Model Signal logo Model Signal Fast, verified AI updates
Big Tech

Building Self-Improving Tax Agents with Codex

2 min read

Key Takeaways

  • * Tax AI processed 7,000 tax returns and saved practitioners about a third of their time on tax preparation.
  • * The system drafts returns with up to 97% accuracy and increases throughput by about 50%.
  • * Tax AI's accuracy improved from 25% to 86% in six weeks for returns reaching 75% correct field completion.
  • * The system uses a three-part loop: expert practitioner feedback, production traces, and a Codex-driven iteration loop.
  • * Codex investigates the root cause of failures, proposes changes, and validates them against targeted and regression evals.

Quick Summary

OpenAI and Thrive Holdings collaborated to build Tax AI, a self-improving tax agent that automates tax preparation and improves over time.

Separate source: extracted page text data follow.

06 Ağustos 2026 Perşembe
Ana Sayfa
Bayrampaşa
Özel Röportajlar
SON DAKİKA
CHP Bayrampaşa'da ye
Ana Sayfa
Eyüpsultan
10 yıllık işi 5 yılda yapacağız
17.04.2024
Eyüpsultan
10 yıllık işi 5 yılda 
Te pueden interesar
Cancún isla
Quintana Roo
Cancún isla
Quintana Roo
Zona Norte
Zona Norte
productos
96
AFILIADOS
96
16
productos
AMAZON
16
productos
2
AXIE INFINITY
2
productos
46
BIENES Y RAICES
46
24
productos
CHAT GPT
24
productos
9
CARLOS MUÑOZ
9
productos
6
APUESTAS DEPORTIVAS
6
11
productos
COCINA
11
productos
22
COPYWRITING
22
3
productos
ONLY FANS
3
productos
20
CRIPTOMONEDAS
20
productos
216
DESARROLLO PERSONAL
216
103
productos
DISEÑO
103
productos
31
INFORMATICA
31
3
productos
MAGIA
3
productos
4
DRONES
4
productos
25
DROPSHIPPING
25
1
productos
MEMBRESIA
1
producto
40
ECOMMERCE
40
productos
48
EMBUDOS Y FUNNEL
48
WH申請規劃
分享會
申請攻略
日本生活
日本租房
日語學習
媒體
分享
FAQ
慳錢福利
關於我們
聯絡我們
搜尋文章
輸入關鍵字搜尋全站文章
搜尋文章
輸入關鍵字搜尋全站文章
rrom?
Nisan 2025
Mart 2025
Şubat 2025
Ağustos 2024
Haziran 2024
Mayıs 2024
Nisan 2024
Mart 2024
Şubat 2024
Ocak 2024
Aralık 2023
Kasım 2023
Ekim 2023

The system uses Codex to turn production use into structured signals that fuel autonomous improvement.

Key Points

  • Tax AI processed 7,000 tax returns and saved practitioners about a third of their time on tax preparation.
  • The system drafts returns with up to 97% accuracy and increases throughput by about 50%.
  • Tax AI's accuracy improved from 25% to 86% in six weeks for returns reaching 75% correct field completion.
  • The system uses a three-part loop: expert practitioner feedback, production traces, and a Codex-driven iteration loop.
  • Codex investigates the root cause of failures, proposes changes, and validates them against targeted and regression evals.

What Actually Changed?

The system was designed to capture expert actions as structured data and use production traces to turn corrections into evals. This allows Codex to investigate the root cause of failures and propose changes.

Coding Impact

The system uses a bounded Codex task environment that separates the writable worktree from read-only production context. This allows Codex to inspect or modify the product surface, targeted and regression evals, and reusable skills/docs.

Model / Tool Comparison

Model/Tool Description
Tax AI Self-improving tax agent that automates tax preparation and improves over time.
Codex AI model that investigates the root cause of failures, proposes changes, and validates them against targeted and regression evals.

Strengths

  • Tax AI improves over time and automates tax preparation.
  • The system uses a three-part loop that includes expert practitioner feedback, production traces, and a Codex-driven iteration loop.
  • Codex can investigate the root cause of failures and propose changes.

Limitations / Concerns

  • The system requires expert practitioner feedback to improve.
  • The system may not be able to handle complex or ambiguous cases.
  • The system requires a bounded Codex task environment to function.

Should I Try It?

Yes, if you are looking for a self-improving tax agent that automates tax preparation and improves over time.

Tags

Tax AI, Codex, self-improving agents, tax preparation, expert practitioner feedback, production traces, bounded Codex task environment.

Sources

  1. https://openai.com/index/building-self-improving-tax-agents-with-codex/

Why This Matters

The system uses a bounded Codex task environment that separates the writable worktree from read-only production context. This allows Codex to inspect or modify the product surface, targeted and regression evals, and reusable skills/docs.